Should be well within the range:

Need to remove where the floor is connected to the rockers:

I think I will use an air hammer and grinder to remove where the floor is welded to the rockers.  I wanted a higher quality air hammer, so went to Lowes and purchased a new Ingersoll Rand.  Now to remove the final piece and will be able to get a better idea how the patch panel will fit and where to trim next.  Hopefully, I will get some more garage time in towards the latter part of this week.

Toe Boards Nov 18, 2012

Started cutting out the toe-boards

Started out the bottom straight section with my cut-off wheel then switched to my air body saw.  The saw was working good until it shook itself apart – what do you expect from a Harbor Freight tool?  I re-read the reviews and stopped when they commented that it shook itself apart.  So now things are on hold until next weekend when I decide between a replacement saw from Northern Tool or Lowes.  I am leaning towards Northern Tool as it has good reviews and is a little cheaper than Lowes.

What is left of the Harbor Freight junk:

Now for the moment of truth to see if my measurements were acceptable.  I took the piece I cut out and it fits well within the piece I will be patching it with.  So once I get it all cut out, I can trim my replacement piece to match what was cut out.  You will notice that the inner piece is raised some which provides me with even more wiggle room!

I won’t be able to do anymore work on this until next weekend!  Check back then!

Toe Boards Nov 17, 2012

Had a little bit of time today so played with the patch pieces because before I can replace the firewall brackets, I need to patch the toe-board areas.  I must also take into consideration where my patch will connect with the full floor pan I will be replacing.  So after studying some pictures of a full floor pan, I cut into my two partial floor pans for the pieces I will use to patch.

Used some tape as a guide so I cut as straight as possible:

Other side:

Cleaned-up the edges a bit and decided on focusing on the passenger side first where the rusted-out area was bent up from removing the firewall bracket:

So I used the plasma cutter to trim some of it away so the pan will sit in there better to give me an idea of where to cut next:

The plan for tomorrow is to cut the floor area smaller than the patch panel, then – if time permits, trim the patch panel to fit in the cut-out area.  I should also mention that there are two ways to do this: either lap one piece over the other (easier) or butt them right next to each-other side-by-side (harder).  I want to butt them together which is a little more work and difficult, but should have better results in the long run.

Firewall Brackets Nov 11, 2012

Started out using my Harbor Freight plum bob and crayons to get some reference points.  Because the body is on jack stands and not 100% level, the measurements are slightly off from what the manual says.

Firewall bracket to floor and mark with Crayon:

Subframe mount under seat to floor and mark with Crayon:

A little off from what the book says…  Repeated five times to ensure the measurement was accurate.
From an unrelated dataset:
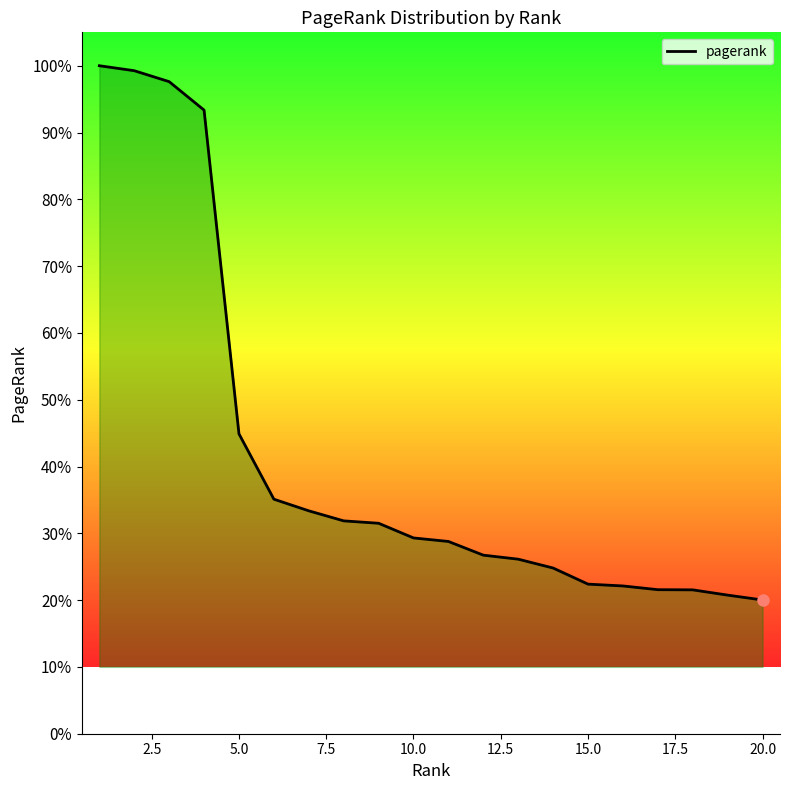

Does the chart have visible grid lines?

No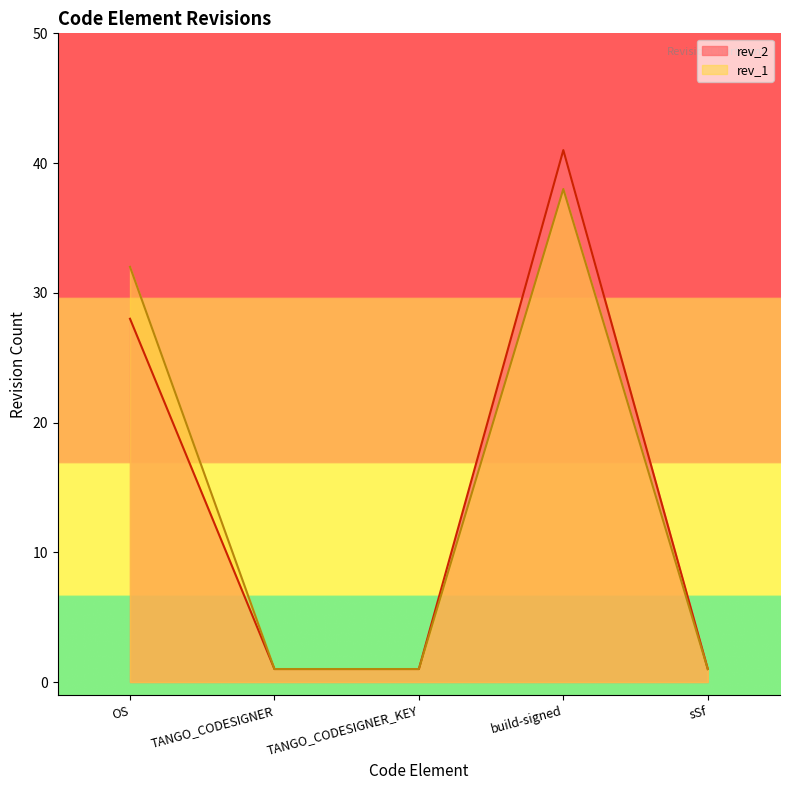

Does the chart display data point markers on the line(s)?

No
Now start drilling spot welds from inside the car:

and from side bracket:

Start working from middle of car to outside of car using the seam buster (from earlier post) and pry bars to gently pry the bracket away from firewall:

I wasn’t sure if there were two columns of welds like the passenger side – there weren’t:

Bracket removed!

Floor and toe-boards to repair before putting new firewall brackets on and BEFORE replacing with the full floor pan:

Nov 6, 2012 Update

Tonight after work I re-arranged the jack stands to their final resting place until after I complete the floor pan.  Also got the shell as level as possible using jack stands.  You’ll notice the jack stands are supporting the rockers – the rockers are also what I used as a reference to ensure the body is level.  Now I should be able to get some good measurements to record and compare to the manual.